• **Task directions**
Could you put the lines below into a two-column CSV with the headers "field" and "value", giving each line its own row? Wrap every entry in quotes and turn any line breaks into spaces.
::::::::::
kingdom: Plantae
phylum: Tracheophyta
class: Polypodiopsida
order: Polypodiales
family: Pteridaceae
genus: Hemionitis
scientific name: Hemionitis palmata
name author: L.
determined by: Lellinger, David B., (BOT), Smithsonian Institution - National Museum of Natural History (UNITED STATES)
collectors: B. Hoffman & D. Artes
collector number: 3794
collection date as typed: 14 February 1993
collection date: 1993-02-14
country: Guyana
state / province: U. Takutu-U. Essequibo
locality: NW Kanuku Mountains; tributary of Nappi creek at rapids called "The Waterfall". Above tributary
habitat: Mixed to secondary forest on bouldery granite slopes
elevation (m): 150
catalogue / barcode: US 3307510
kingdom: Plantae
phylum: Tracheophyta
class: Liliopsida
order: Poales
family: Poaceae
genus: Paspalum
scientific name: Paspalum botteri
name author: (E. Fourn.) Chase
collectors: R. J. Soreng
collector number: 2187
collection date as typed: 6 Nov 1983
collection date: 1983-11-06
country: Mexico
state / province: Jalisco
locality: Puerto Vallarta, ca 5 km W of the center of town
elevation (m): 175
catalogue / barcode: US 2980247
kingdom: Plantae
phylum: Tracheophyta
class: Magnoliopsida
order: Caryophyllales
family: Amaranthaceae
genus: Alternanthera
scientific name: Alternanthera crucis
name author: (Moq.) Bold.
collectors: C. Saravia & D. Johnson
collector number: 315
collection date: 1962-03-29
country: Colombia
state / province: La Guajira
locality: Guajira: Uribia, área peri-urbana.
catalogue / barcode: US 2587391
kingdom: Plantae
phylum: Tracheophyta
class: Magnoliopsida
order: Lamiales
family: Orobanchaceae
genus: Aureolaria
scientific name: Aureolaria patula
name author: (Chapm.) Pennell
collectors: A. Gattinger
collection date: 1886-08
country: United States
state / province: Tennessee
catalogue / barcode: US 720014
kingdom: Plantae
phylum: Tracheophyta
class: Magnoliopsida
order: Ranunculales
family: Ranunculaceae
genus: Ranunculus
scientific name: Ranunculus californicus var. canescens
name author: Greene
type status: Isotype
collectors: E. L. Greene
::::::::::
• **Task output**
field,value
"kingdom:","Plantae"
"phylum:","Tracheophyta"
"class:","Polypodiopsida"
"order:","Polypodiales"
"family:","Pteridaceae"
"genus:","Hemionitis"
"scientific name:","Hemionitis palmata"
"name author:","L."
"determined by:","Lellinger, David B., (BOT), Smithsonian Institution - National Museum of Natural History (UNITED STATES)"
"collectors:","B. Hoffman & D. Artes"
"collector number:","3794"
"collection date as typed:","14 February 1993"
"collection date:","1993-02-14"
"country:","Guyana"
"state / province:","U. Takutu-U. Essequibo"
"locality:","NW Kanuku Mountains; tributary of Nappi creek at rapids called ""The Waterfall"". Above tributary"
"habitat:","Mixed to secondary forest on bouldery granite slopes"
"elevation (m):","150"
"catalogue / barcode:","US 3307510"
"kingdom:","Plantae"
"phylum:","Tracheophyta"
"class:","Liliopsida"
"order:","Poales"
"family:","Poaceae"
"genus:","Paspalum"
"scientific name:","Paspalum botteri"
"name author:","(E. Fourn.) Chase"
"collectors:","R. J. Soreng"
"collector number:","2187"
"collection date as typed:","6 Nov 1983"
"collection date:","1983-11-06"
"country:","Mexico"
"state / province:","Jalisco"
"locality:","Puerto Vallarta, ca 5 km W of the center of town"
"elevation (m):","175"
"catalogue / barcode:","US 2980247"
"kingdom:","Plantae"
"phylum:","Tracheophyta"
"class:","Magnoliopsida"
"order:","Caryophyllales"
"family:","Amaranthaceae"
"genus:","Alternanthera"
"scientific name:","Alternanthera crucis"
"name author:","(Moq.) Bold."
"collectors:","C. Saravia & D. Johnson"
"collector number:","315"
"collection date:","1962-03-29"
"country:","Colombia"
"state / province:","La Guajira"
"locality:","Guajira: Uribia, área peri-urbana."
"catalogue / barcode:","US 2587391"
"kingdom:","Plantae"
"phylum:","Tracheophyta"
"class:","Magnoliopsida"
"order:","Lamiales"
"family:","Orobanchaceae"
"genus:","Aureolaria"
"scientific name:","Aureolaria patula"
"name author:","(Chapm.) Pennell"
"collectors:","A. Gattinger"
"collection date:","1886-08"
"country:","United States"
"state / province:","Tennessee"
"catalogue / barcode:","US 720014"
"kingdom:","Plantae"
"phylum:","Tracheophyta"
"class:","Magnoliopsida"
"order:","Ranunculales"
"family:","Ranunculaceae"
"genus:","Ranunculus"
"scientific name:","Ranunculus californicus var. canescens"
"name author:","Greene"
"type status:","Isotype"
"collectors:","E. L. Greene"